In your browsers output you will get something like this:
Frontend controller

array(5) {
  [0] => string(7) "default"
  [1] => string(13) "STORE_default"
  [2] => string(29) "THEME_frontend_default_hybrid"
  [3] => string(29) "inchoo_developers_index_index"
  [4] => string(19) "customer_logged_out"
}

Admin controller:

array(4) {
  [0] => string(7) "default"
  [1] => string(11) "STORE_admin"
  [2] => string(30) "THEME_adminhtml_default_inchoo"
  [3] => string(28) "adminhtml_switch_index_index"
}

You need value of 4th key of an arrays.
Frontend:

  [3] => string(29) "inchoo_developers_index_index"

Admin:

  [3] => string(28) "adminhtml_switch_index_index"

Now, when you know the handles you can start working with your layout xml files.
All you need is to create “local.xml” file in layout folder of your theme (frontend or admin) and do the updates.
In my, simple, example I have removed headers and footers on both, frontend and admin controllers.

Frontend example:
file: app/design/frontend/default/default/layout/local.xml

< ?xml version="1.0"?>
<!--
/**
 * Magento
 *
 * @category    Inchoo
 * @package     Inchoo_Developers
 * @author		Vedran Subotic	-	vedran@inchoo.net
 */
-->
<layout>
 
    <inchoo_developers_index_index>
		<remove name="header" />
    	<remove name="footer" />
    </inchoo_developers_index_index>
 
</layout>

Admin example:
file: app/design/adminhtml/default/default/layout/local.xml

< ?xml version="1.0"?>
<!--
/**
 * Magento
 *
 * @category    Inchoo
 * @package     Inchoo_Developers
 * @author		Vedran Subotic	-	vedran@inchoo.net
 */
-->
<layout>
 
    <adminhtml_switch_index_index>
		<remove name="header" />
    	<remove name="footer" />
    </adminhtml_switch_index_index>
 
</layout>

My working example can see and download:
Inchoo Developers module.
I was using custom layout update files and you can find them in the theme folders of modules, not local.xml.

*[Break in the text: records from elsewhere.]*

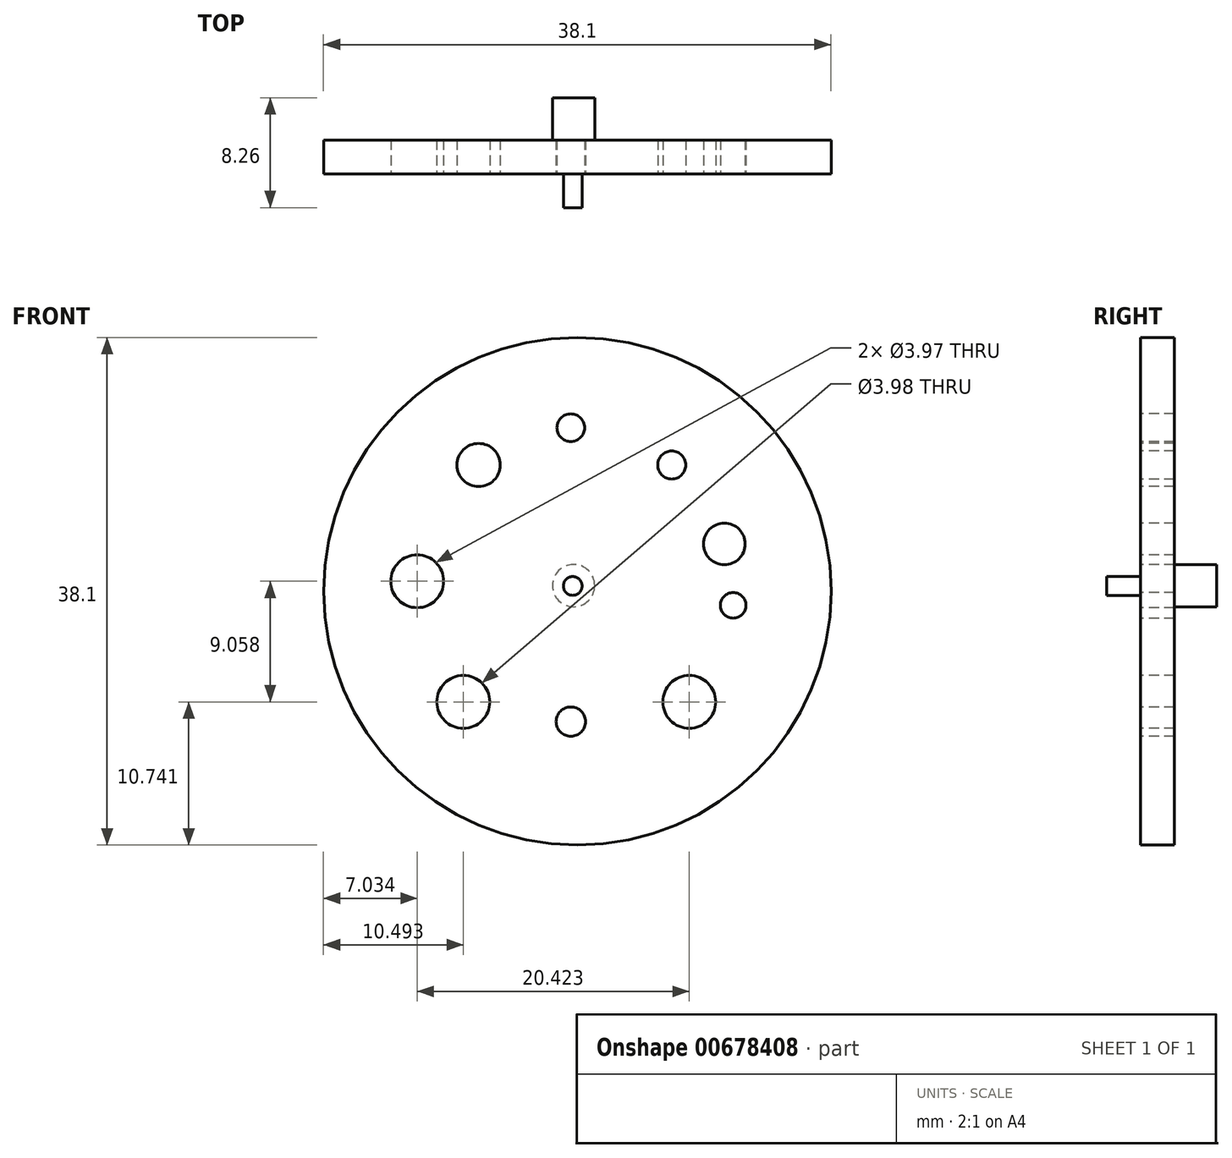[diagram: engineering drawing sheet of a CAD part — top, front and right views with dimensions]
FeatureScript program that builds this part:
annotation { "Feature Type Name" : "Feature", "Feature Type Description" : "" }
export const myFeature = defineFeature(function(context is Context, id is Id, definition is map)
    precondition{}
    {
        {
            var Q0;
            Q0=qCreatedBy(makeId("Front.planeOp"),FACE);
            var sketch = newSketch(context, id + "F0", { "sketchPlane" : qUnion([Q0])});
            skCircle(sketch, "E0", {"center": v(-40.39, 44.07) * mm, "radius": 19.05 * mm});
            skSolve(sketch);
        }
        {
            var Q0;
            Q0=makeQuery(id+"F0.imprint","IMPRINT",FACE,{"disambiguationData":[TD([[makeQuery(id+"F0.imprint","IMPRINT",EDGE,{"derivedFrom":sQuery(id+"F0.wireOp",EDGE,"E0")}),1.0]])]});
            extrude(context, id + "F1", {"entities" : qUnion([Q0]), "oppositeDirection" : true, "depth" : 2.54 * mm, "offsetDistance" : 25.4 * mm});
        }
        {
            var Q0;
            Q0=makeQuery(id+"F1.opExtrude","CAP_FACE",FACE,{"disambiguationData":[OSD([sQuery(id+"F0.wireOp",EDGE,"E0")])],"isStart":true});
            var sketch = newSketch(context, id + "F2", { "sketchPlane" : qUnion([Q0])});
            skCircle(sketch, "E1", {"center": v(-40.39, 44.07) * mm, "radius": 17.58 * mm});
            skSolve(sketch);
        }
        {
            var Q0;
            Q0=makeQuery(id+"F2.imprint","IMPRINT",FACE,{"disambiguationData":[TD([[makeQuery(id+"F2.imprint","IMPRINT",EDGE,{"derivedFrom":sQuery(id+"F2.wireOp",EDGE,"E1")}),1.0]])]});
            var sketch = newSketch(context, id + "F3", { "sketchPlane" : qUnion([Q0])});
            skCircle(sketch, "E2", {"center": v(-40.88, 56.35) * mm, "radius": 1.04 * mm});
            skCircle(sketch, "E3", {"center": v(-33.3, 53.55) * mm, "radius": 1.05 * mm});
            skCircle(sketch, "E4", {"center": v(-29.35, 47.62) * mm, "radius": 1.56 * mm});
            skCircle(sketch, "E5", {"center": v(-28.69, 43) * mm, "radius": 0.96 * mm});
            skCircle(sketch, "E6", {"center": v(-31.98, 35.76) * mm, "radius": 1.98 * mm});
            skCircle(sketch, "E7", {"center": v(-40.88, 34.28) * mm, "radius": 1.1 * mm});
            skCircle(sketch, "E8", {"center": v(-48.95, 35.76) * mm, "radius": 2 * mm});
            skCircle(sketch, "E9", {"center": v(-52.4, 44.82) * mm, "radius": 1.98 * mm});
            skCircle(sketch, "E10", {"center": v(-47.8, 53.55) * mm, "radius": 1.62 * mm});
            skSolve(sketch);
        }
        {
            var Q0;
            Q0 = qSketchRegion(id + "F3", true);
            extrude(context, id + "F4", {"entities" : qUnion([Q0]), "operationType" : NewBodyOperationType.REMOVE, "oppositeDirection" : true, "depth" : 25.4 * mm, "offsetDistance" : 25.4 * mm});
        }
        {
            var Q0;
            Q0=makeQuery(id+"F2.imprint","IMPRINT",FACE,{"disambiguationData":[TD([[makeQuery(id+"F2.imprint","IMPRINT",EDGE,{"derivedFrom":sQuery(id+"F2.wireOp",EDGE,"E1")}),1.0]])]});
            var sketch = newSketch(context, id + "F5", { "sketchPlane" : qUnion([Q0])});
            skCircle(sketch, "E11", {"center": v(-40.72, 44.43) * mm, "radius": 1.58 * mm});
            skSolve(sketch);
        }
        {
            var Q0;
            Q0=makeQuery(id+"F5.imprint","IMPRINT",FACE,{"disambiguationData":[TD([[makeQuery(id+"F5.imprint","IMPRINT",EDGE,{"derivedFrom":sQuery(id+"F5.wireOp",EDGE,"E11")}),-1.0]])]});
            var sketch = newSketch(context, id + "F6", { "sketchPlane" : qUnion([Q0])});
            skCircle(sketch, "E12", {"center": v(-40.73, 44.47) * mm, "radius": 0.7 * mm});
            skSolve(sketch);
        }
        {
            var Q0;
            Q0 = qSketchRegion(id + "F6", true);
            extrude(context, id + "F7", {"entities" : qUnion([Q0]), "operationType" : NewBodyOperationType.ADD, "depth" : 2.54 * mm, "offsetDistance" : 25.4 * mm});
        }
        {
            var Q0;
            Q0=makeQuery(id+"F1.opExtrude","CAP_FACE",FACE,{"disambiguationData":[OSD([sQuery(id+"F0.wireOp",EDGE,"E0")])],"isStart":false});
            var sketch = newSketch(context, id + "F8", { "sketchPlane" : qUnion([Q0])});
            skCircle(sketch, "E13", {"center": v(40.67, 44.5) * mm, "radius": 1.59 * mm});
            skSolve(sketch);
        }
        {
            var Q0;
            Q0=makeQuery(id+"F8.imprint","IMPRINT",FACE,{"disambiguationData":[TD([[makeQuery(id+"F8.imprint","IMPRINT",EDGE,{"derivedFrom":sQuery(id+"F8.wireOp",EDGE,"E13")}),1.0]])]});
            extrude(context, id + "F9", {"entities" : qUnion([Q0]), "operationType" : NewBodyOperationType.ADD, "depth" : 3.17 * mm, "offsetDistance" : 25.4 * mm});
        }
    });
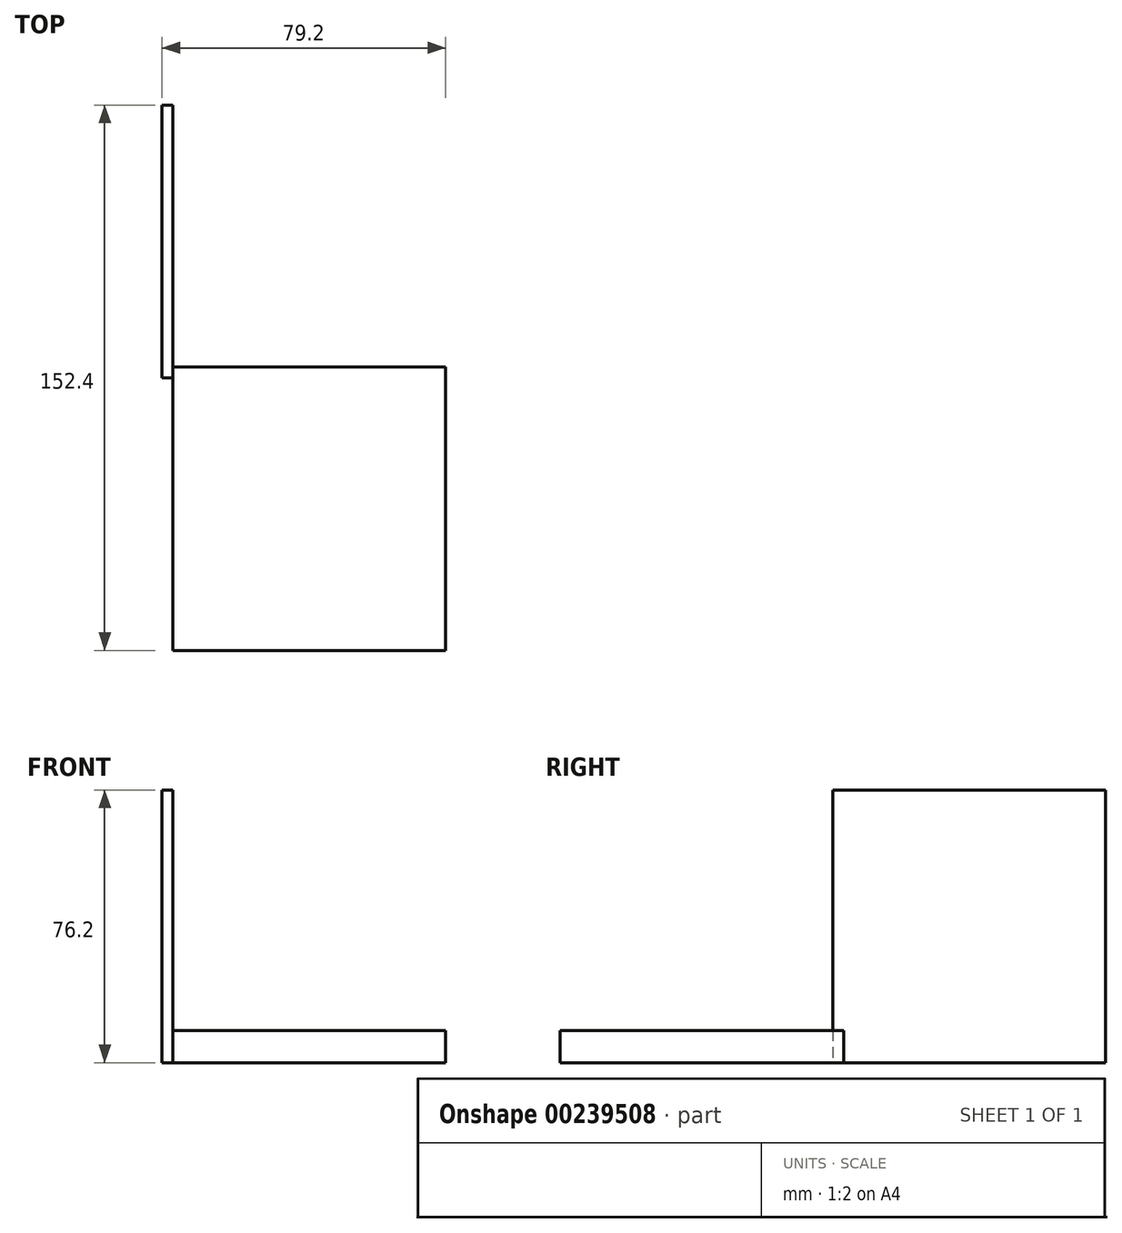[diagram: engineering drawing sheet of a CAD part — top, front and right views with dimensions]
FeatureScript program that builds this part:
annotation { "Feature Type Name" : "Feature", "Feature Type Description" : "" }
export const myFeature = defineFeature(function(context is Context, id is Id, definition is map)
    precondition{}
    {
        {
            assignVariable(context, id + "F0", {"name" : "L", "anyValue" : 3});
        }
        {
            var Q0;
            Q0=qCreatedBy(makeId("Top.planeOp"),FACE);
            var sketch = newSketch(context, id + "F1", { "sketchPlane" : qUnion([Q0])});
            skLineSegment(sketch, "E0.bottom", {"start": v(38.1, -38.1) * mm, "end": v(-38.1, -38.1) * mm});
            skLineSegment(sketch, "E0.top", {"start": v(38.1, 38.1) * mm, "end": v(-38.1, 38.1) * mm});
            skLineSegment(sketch, "E0.left", {"start": v(38.1, -38.1) * mm, "end": v(38.1, 38.1) * mm});
            skLineSegment(sketch, "E0.right", {"start": v(-38.1, -38.1) * mm, "end": v(-38.1, 38.1) * mm});
            skPoint(sketch, "E0.middle", {"position": v(0, 0) * mm});
            skSolve(sketch);
        }
        {
            var Q0;
            Q0 = qSketchRegion(id + "F1", true);
            extrude(context, id + "F2", {"entities" : qUnion([Q0]), "depth" : (getVariable(context, 'L') * (3)) * mm});
        }
        {
            var Q0;
            Q0=makeQuery(id+"F2.opExtrude","SWEPT_FACE",FACE,{"disambiguationData":[OSD([sQuery(id+"F1.wireOp",EDGE,"E0.top")])]});
            var sketch = newSketch(context, id + "F3", { "sketchPlane" : qUnion([Q0])});
            skLineSegment(sketch, "E1.bottom", {"start": v(38.1, 0) * mm, "end": v(-38.1, 0) * mm});
            skLineSegment(sketch, "E1.top", {"start": v(38.1, 76.2) * mm, "end": v(-38.1, 76.2) * mm});
            skLineSegment(sketch, "E1.left", {"start": v(38.1, 0) * mm, "end": v(38.1, 76.2) * mm});
            skLineSegment(sketch, "E1.right", {"start": v(-38.1, 0) * mm, "end": v(-38.1, 76.2) * mm});
            skSolve(sketch);
        }
        {
            var Q0;
            Q0=makeQuery(id+"F3.imprint","IMPRINT",FACE,{"disambiguationData":[TD([[makeQuery(id+"F3.imprint","IMPRINT",EDGE,{"derivedFrom":sQuery(id+"F3.wireOp",EDGE,"E1.bottom")}),1.0]])]});
            extrude(context, id + "F4", {"entities" : qUnion([Q0]), "operationType" : NewBodyOperationType.ADD, "depth" : (getVariable(context, 'L')) * mm});
        }
        {
            var Q0;
            Q0=makeQuery(id+"F4.boolean.opBoolean","MERGE",FACE,{"derivedFrom":[makeQuery(id+"F2.opExtrude","SWEPT_FACE",FACE,{"disambiguationData":[OSD([sQuery(id+"F1.wireOp",EDGE,"E0.right")])]}),makeQuery(id+"F4.opExtrude","SWEPT_FACE",FACE,{"disambiguationData":[OSD([sQuery(id+"F3.wireOp",EDGE,"E1.left")])]})]});
            var sketch = newSketch(context, id + "F5", { "sketchPlane" : qUnion([Q0])});
            skLineSegment(sketch, "E2.bottom", {"start": v(-114.3, 76.2) * mm, "end": v(-38.1, 76.2) * mm});
            skLineSegment(sketch, "E2.top", {"start": v(-114.3, 0) * mm, "end": v(-38.1, 0) * mm});
            skLineSegment(sketch, "E2.left", {"start": v(-114.3, 76.2) * mm, "end": v(-114.3, 0) * mm});
            skLineSegment(sketch, "E2.right", {"start": v(-38.1, 76.2) * mm, "end": v(-38.1, 0) * mm});
            skSolve(sketch);
        }
        {
            var Q0;
            Q0 = qSketchRegion(id + "F5", true);
            extrude(context, id + "F6", {"entities" : qUnion([Q0]), "operationType" : NewBodyOperationType.ADD, "depth" : (getVariable(context, 'L')) * mm});
        }
    });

Note: try to change router of frontend controller in etc/config.xml file of module and see how debugging output behaves.

Enjoy coding!


11 comments

  1. @Verdran. can you please guide me how to write updates in xml for all action of a controller
    e.g. I want to add css and js files on all actions of
    checkout/onepage controller.

    <checkout_onepage_*>

    Should

    <checkout_onepage_delete>

    work ??

  2. Please help me, i created my own theme and local.xml file which i use to modify my layout but whatever the changes am doing don’t reflect into my website.my website still under development,not yet live please help.

  3. All is there : the name of the layout must match the path of the controller…. so much time wasted before reading your post !

    Thanks !!

  4. Thanks for the hint, that filled the gap I was searching for a day. A bit strange, that this isn’t mentioned in all the basic-module-setup-tutorials, ’cause loading a template for your module seems to be a very basic need.
    The tutorial on the magentocommerce.com suggests the handle is the module-name with _index_index behind, but without the namespace, which turns out to be required… but when you suggest to ask the getHandles()-function the principle behind this seems to be more complicate – it still would be nice to understand.